**Required work:** From the material below, copy out each line with the word "utensil" in it.

**Dataset records:**
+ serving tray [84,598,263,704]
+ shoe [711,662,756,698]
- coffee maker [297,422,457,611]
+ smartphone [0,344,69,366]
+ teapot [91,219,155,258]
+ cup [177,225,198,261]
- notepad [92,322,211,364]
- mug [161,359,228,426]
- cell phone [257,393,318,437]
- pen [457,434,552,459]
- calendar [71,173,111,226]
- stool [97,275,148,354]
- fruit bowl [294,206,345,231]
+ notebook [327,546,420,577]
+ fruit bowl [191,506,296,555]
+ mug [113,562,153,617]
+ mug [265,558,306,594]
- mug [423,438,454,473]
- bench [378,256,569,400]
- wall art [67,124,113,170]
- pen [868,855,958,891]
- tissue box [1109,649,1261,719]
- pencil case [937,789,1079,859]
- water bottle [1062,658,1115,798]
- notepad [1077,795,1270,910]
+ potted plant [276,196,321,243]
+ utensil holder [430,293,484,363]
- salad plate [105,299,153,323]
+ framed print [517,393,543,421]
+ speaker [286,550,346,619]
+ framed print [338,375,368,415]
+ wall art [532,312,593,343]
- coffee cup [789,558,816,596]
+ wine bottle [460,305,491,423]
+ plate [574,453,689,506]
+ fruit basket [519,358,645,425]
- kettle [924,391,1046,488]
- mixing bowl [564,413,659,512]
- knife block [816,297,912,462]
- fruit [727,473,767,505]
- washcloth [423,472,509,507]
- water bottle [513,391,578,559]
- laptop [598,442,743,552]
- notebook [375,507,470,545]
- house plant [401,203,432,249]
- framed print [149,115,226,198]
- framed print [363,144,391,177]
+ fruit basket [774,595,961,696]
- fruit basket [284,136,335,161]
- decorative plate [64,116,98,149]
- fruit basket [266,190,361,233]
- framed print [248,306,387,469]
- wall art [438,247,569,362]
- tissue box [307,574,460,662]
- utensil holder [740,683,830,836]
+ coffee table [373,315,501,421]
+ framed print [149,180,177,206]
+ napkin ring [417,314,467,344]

**Response below:**
+ utensil holder [430,293,484,363]
- utensil holder [740,683,830,836]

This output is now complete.